Hörspiel des Monats

Die Feuerbringer - eine Schlager-Operetta

Mitwirkende bei den Hörspielaufnahmen zum Hörspiel "Die Feuerbringer" von Tomer Gardi
Bei den Hörspielaufnahmen zu "Die Feuerbringer" © WDR/Fahri Sahin Sarimese
Von Tomer Gardi · 05.05.2018
Liebe. Sehnsucht. Leidenschaft. Was ist am deutschen Schlager eigentlich deutsch? Und was passiert, wenn seine Sprache unterwandert wird von anderen Sprachen, Zungen, Vorstellungen? "Die Feuerbringer" zündeln fröhlich an der seligschummrigen Gemütlichkeit deutscher Schlager-Leitkultur.
Begründung der Akademie der Darstellenden Künste:
"Die Kerngeschichte dieses originellen Hörspielprojekts von Tomer Gardi ist schnell erzählt: Ein alternder Schlagersänger fährt im Rausch gegen einen Baum und wird daraufhin zu gemeinnütziger Arbeit verurteilt; einen Schlagerworkshop für junge Geflüchtete und Migranten soll er leiten.
Wie sich herausstellt, ist seine Aufgabe nicht ganz einfach, aber lohnend. In großer Begeisterung für diese Musik und angeführt von der Brasilianerin Sandra gründet sich die Band "Die Feuerbringer", in Referenz zu Prometheus, Maui oder Agni.
Was geschieht nun, wenn das Konfektionsprodukt Schlager - deutsche Popmusik, die Gemeinsamkeit und Gemütlichkeit suggeriert - sprachlich aufgebrochen wird und seine Texte in nicht perfektem Deutsch gesungen werden? Wenn Akzente eine schmelzende Aussprache von Herz verhindern und kreative Geister daran arbeiten, den für sie emotional bedeutungsvollen, aber sperrigen Begriff "posttraumatische Belastungsstörung" schlagertauglich zu machen? Dann zündelt ein Hörspiel mit Neo-Heimattümelei, unterwandert die deutsche Sprache mit anderen Zungen und Vorstellungen und eröffnet damit neue Erfahrungsräume.

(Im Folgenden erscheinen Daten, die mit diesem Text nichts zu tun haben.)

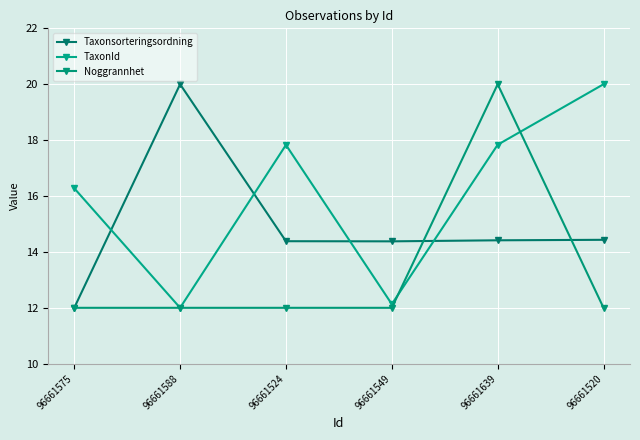

Count the number of data series in this chart.

3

Zu flotten Rhythmen gesungen findet sich dann auch ein stimmiger Reim: "In deinen Augen seh' ich Stacheldraht-Absperrung." Und wenn Sandra singt: "Wäsche waschen. Teller machen. Mädchen muss kein Sklave sein", bringt sie mit berührender Frische in Wort und Originalmusik gleich mehrere Erlebnisebenen interkulturell zum Schwingen.
Mit "Die Feuerbringer" ist ein künstlerisches, psychologisch tiefgründiges Projekt gelungen, in dem junge Migranten dem deutschen Schlager und uns Hörspielhörerinnen und -hörern improvisierend, authentisch, spielerisch und mit Witz Feuer einhauchen. Das Unfertige, Gebrochene spiegelt die Realität vieler Menschen in unserem Land wieder: Im Hörspiel, eben auch in seiner eigenen Nicht-Perfektion, ist dies als eine schöpferische Qualität mit großer Erneuerungskraft zu spüren.
Regie: Susanne Krings
Musik: Rainer Quade und Christian Hecker
Mit Christina Meyer, Doris Schmeer, Omar Sheik Khamiis, Tomer Gardi sowie William Cohn, Claus Dieter Clausnitzer, Sönke Möhring u.v.a.

Produktion: WDR/BR 2018
Länge: 53'58
Die Deutsche Akademie der Darstellenden Künste in Frankfurt am Main zeichnet jeden Monat ein Hörspiel aus den Produktionen der ARD-Anstalten aus. Die Entscheidung über das HÖRSPIEL DES MONATS trifft eine Jury, die jeweils für ein Jahr unter der Schirmherrschaft einer ARD-Anstalt arbeitet. Am Ende des Jahres wählt die Jury aus den 12 Hörspielen des Monats das HÖRSPIEL DES JAHRES.